Middle row: Displays hourly number of tokens burned (left) and minted (right) in millions. Y-axes range from 0 to 800 million tokens for burning and 0 to just under 500 million tokens minting. Burns are generally below 100 million with four spikes to in the hundreds of millions. Mints are near-zero for the most part with one spike to around 500 million on March 12. No apparent pattern emerges.
Bottom row: Displays hourly average tokens per burn transaction (left) and mint transaction (right). Y-axes range from 0 to around 275 million tokens for burns and 0 to 150 million tokens for mints. Per-transaction averages spike twice, to above $250 million on March 14 and around $100 million on March, and spike once for minting transactions, to above $150 million on March 12. No apparent pattern emerges.

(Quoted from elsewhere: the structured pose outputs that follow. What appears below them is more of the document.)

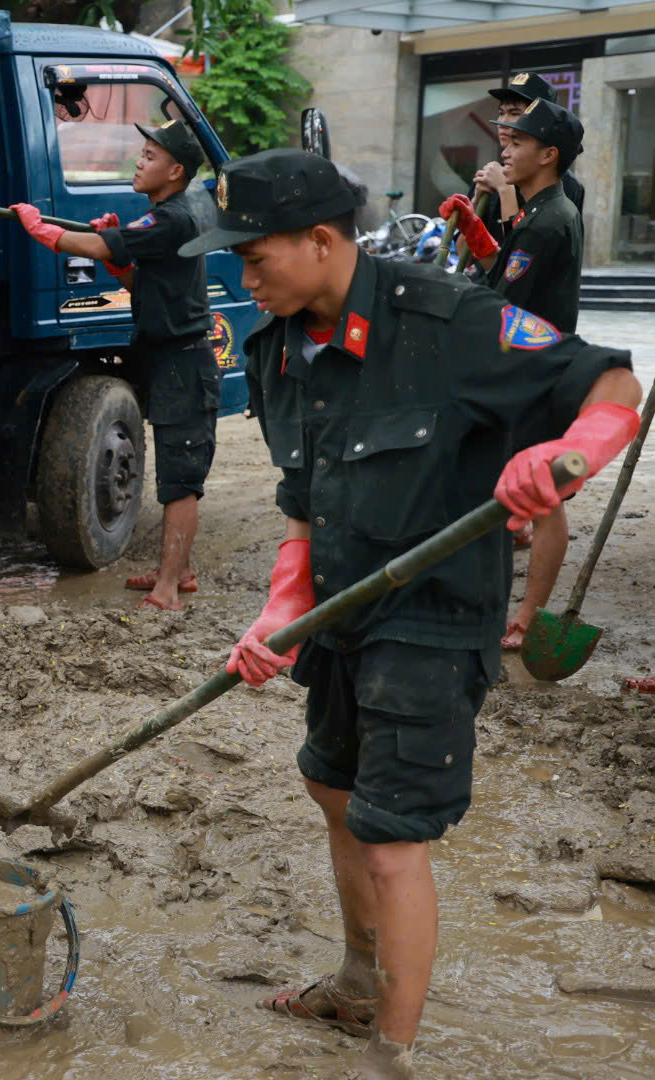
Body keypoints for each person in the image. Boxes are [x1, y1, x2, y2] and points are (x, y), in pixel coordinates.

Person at [185, 148, 640, 1079]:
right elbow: (303, 507)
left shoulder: (450, 320)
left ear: (320, 240)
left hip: (432, 620)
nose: (242, 275)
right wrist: (280, 610)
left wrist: (564, 458)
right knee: (334, 794)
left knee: (393, 840)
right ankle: (358, 986)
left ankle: (391, 1056)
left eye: (253, 254)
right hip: (342, 613)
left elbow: (612, 389)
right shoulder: (278, 349)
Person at [11, 118, 219, 609]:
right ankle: (179, 570)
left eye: (150, 156)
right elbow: (138, 284)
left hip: (183, 364)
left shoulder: (172, 218)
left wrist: (45, 230)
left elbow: (101, 244)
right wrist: (120, 262)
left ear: (176, 171)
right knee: (177, 469)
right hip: (170, 358)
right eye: (142, 152)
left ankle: (169, 588)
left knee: (179, 479)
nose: (139, 161)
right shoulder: (168, 217)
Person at [441, 97, 588, 650]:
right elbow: (503, 271)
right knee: (502, 492)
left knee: (543, 501)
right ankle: (489, 599)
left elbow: (503, 303)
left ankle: (527, 614)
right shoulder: (532, 212)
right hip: (519, 376)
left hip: (539, 378)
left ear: (548, 155)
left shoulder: (550, 219)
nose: (506, 149)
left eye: (518, 142)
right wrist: (479, 236)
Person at [467, 72, 585, 251]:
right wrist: (474, 204)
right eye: (501, 113)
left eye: (515, 113)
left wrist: (504, 189)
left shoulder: (561, 184)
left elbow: (521, 256)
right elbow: (464, 254)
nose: (503, 122)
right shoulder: (490, 173)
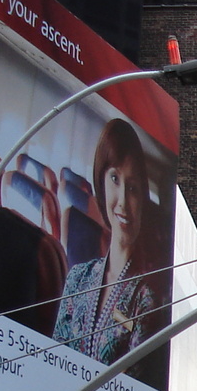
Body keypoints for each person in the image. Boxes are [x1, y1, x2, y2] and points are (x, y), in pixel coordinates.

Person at [51, 118, 161, 363]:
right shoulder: (77, 278)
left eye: (132, 188)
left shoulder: (147, 299)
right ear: (101, 182)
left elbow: (133, 382)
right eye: (115, 179)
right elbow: (54, 357)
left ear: (142, 200)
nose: (122, 200)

Source: AWS Public Blockchain Data
Figure 5. Net flows from primary to secondary markets
Line graph charting the net flows from primary to secondary markets for four stablecoins from March 1 to March 20, displayed in billions of tokens. Chart shows BUSD (red solid line) experienced a net outflow of between 250 and 500 million from March 1 to March 4 before climbing to near even by March 7 and then remaining around zero for the rest of the time period. Dai (blue dashed line) remains at around zero until March 10-11, when net flows peak at 850 million before decreasing to between zero and negative 200 million between March 14 and March 18, at which it remains to around zero. USDC (black dotted line) fluctuates mostly above even until March 9 before dipping significantly negative on March 10 and March 13 and remaining below 0 for most of the rest of the time period. USDT (dark gray dot-dash line) remains mostly positive, with a high of over 1.5 billion on March 4. Overall, a mixed picture emerges. BUSD’s significant net flows in early March slowed over the observed time period, USDC experienced significant negative flows after SVB’s collapse, and DAI’s flows swung considerably. USDT was the only stablecoin that stayed mostly positive for the whole period.
AWS Public Blockchain Data. Method of calculation from Lyons and Viwanath-Natraj (2023).